Agricoltura nel Ragusano, Terranova (Flai Cgil): troppi lavoratori in nero
"A Ragusa quello agricolo è il più importante settore produttivo del nostro territorio ed è, per ovvie ragioni, quello più sottoposto al setaccio, perché esso è interessato, non solo recentemente, da forme di organizzazione del lavoro in cui l’utilizzo dei braccianti non è conforme alle disposizioni previste dalla contrattazione collettiva. In questo segmento produttivo prevale l’utilizzo dei lavoratori o in nero o con contratti di lavoro che solo apparentemente rispettano le indicazioni della contrattualistica di settore". Lo afferma, in una nota, il segretario generale della Flai Cgil di Ragusa.

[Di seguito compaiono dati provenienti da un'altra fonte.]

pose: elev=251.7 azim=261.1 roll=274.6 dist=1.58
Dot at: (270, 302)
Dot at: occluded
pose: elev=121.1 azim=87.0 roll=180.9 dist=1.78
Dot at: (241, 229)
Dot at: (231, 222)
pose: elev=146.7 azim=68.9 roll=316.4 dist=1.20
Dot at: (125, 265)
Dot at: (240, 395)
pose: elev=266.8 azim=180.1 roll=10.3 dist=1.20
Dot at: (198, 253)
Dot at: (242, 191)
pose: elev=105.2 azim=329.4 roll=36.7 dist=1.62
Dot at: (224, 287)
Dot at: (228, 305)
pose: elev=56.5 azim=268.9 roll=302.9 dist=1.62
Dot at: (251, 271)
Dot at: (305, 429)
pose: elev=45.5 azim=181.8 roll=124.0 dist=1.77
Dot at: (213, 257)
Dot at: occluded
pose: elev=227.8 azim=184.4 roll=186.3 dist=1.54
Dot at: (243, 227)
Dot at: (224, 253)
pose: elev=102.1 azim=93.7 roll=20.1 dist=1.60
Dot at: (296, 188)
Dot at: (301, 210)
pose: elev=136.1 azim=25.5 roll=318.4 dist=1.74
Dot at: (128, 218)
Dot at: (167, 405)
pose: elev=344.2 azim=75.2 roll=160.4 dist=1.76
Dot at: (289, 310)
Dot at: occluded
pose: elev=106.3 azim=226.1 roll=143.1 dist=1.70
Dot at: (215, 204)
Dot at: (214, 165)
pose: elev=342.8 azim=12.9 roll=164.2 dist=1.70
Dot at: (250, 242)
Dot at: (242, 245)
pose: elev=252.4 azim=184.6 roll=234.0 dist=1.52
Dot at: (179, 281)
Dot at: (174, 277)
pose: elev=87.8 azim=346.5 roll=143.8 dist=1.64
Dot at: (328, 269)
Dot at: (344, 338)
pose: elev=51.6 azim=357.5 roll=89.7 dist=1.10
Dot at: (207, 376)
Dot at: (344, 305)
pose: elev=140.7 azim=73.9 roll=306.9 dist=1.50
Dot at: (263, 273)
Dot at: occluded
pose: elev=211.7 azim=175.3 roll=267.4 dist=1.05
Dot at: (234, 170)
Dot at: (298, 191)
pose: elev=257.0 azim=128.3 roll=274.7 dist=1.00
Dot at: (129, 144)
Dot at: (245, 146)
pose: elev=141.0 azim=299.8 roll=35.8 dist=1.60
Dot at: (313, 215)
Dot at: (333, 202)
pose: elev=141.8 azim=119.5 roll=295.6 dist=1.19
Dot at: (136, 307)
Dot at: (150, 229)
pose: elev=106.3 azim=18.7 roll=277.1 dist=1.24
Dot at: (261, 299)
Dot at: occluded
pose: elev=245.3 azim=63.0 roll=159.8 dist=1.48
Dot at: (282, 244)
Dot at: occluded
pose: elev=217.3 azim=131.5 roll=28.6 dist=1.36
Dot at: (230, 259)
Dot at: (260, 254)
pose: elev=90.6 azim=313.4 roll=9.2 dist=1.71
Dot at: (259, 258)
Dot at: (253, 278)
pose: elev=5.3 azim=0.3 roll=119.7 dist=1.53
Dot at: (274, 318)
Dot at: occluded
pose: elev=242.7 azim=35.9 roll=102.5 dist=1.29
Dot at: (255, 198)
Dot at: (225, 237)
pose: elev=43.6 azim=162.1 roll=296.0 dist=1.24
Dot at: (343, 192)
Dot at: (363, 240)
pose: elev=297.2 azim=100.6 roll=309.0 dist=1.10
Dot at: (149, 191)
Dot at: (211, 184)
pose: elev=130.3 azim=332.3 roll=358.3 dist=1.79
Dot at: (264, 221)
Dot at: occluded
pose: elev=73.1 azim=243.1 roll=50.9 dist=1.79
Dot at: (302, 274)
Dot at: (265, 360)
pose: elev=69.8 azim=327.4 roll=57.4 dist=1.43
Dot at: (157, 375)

"Ciò sembrerebbe essere un fattore naturale, perché caratteristica dell’agricoltura è stata sempre quella che i contratti a tempo indeterminato sono stati meno dell’1% dei contratti di lavoro che annualmente vengono accesi con braccianti (quasi 28.000 mila nel ragusano), i quali vengono assunti con forme contrattuali a tempo determinato, che, per la loro impostazione oltre modo flessibile, lasciano spazio ad un utilizzo della forza lavoro in maniera discrezionale sia nei pagamenti del salario sia nelle indicazioni dei giorni di lavoro. Da tempo sosteniamo che non si debba più perdere tempo e che occorra dire una volta per tutte che il 99% per cento delle buste-paga in agricoltura non sono veritiere. Bisogna dirlo che in agricoltura nelle busta-paghe vengono inserite solo alcune giornate di lavoro, eppure i braccianti lavorano l’intera settimana. E’ incivile consentire ancora una abnorme e illegittima sfasatura tra il lavoro svolto settimanalmente dal bracciante e ciò che invece poi viene registrato nella busta-paga. Le aziende possano ancora beneficiare di un modello contrattuale grazie al quale possono dichiarare tutto e il contrario di tutto? E costruire l’organizzazione aziendale sulle spalle dei braccianti che sulla carta lavorano non più du 10 giorni al mese e che nella realtà sono tutti i giorni in azienda per almeno 25 giorni al mese"?
"Il primo passo - conclude Terranova - è appunto questo: va denunciato il fatto che i braccianti vengono pagati per un numero di giornate lavorate nettamente inferiore rispetto a quelle realmente rese nelle aziende, dove molto spesso è invalsa la procedura di non riconoscere più di 101 giornate l’anno. Di recente ha preso piede la consuetudine aziendale di limitarsi al riconoscimento del minimo possibile delle giornate lavorate (questo è un ulteriore grande risparmio per le aziende), rispetto ad un non lontano passato, quando una buona parte delle aziende aveva il pudore almeno di attribuire ai propri dipendenti 151 giornate l’anno".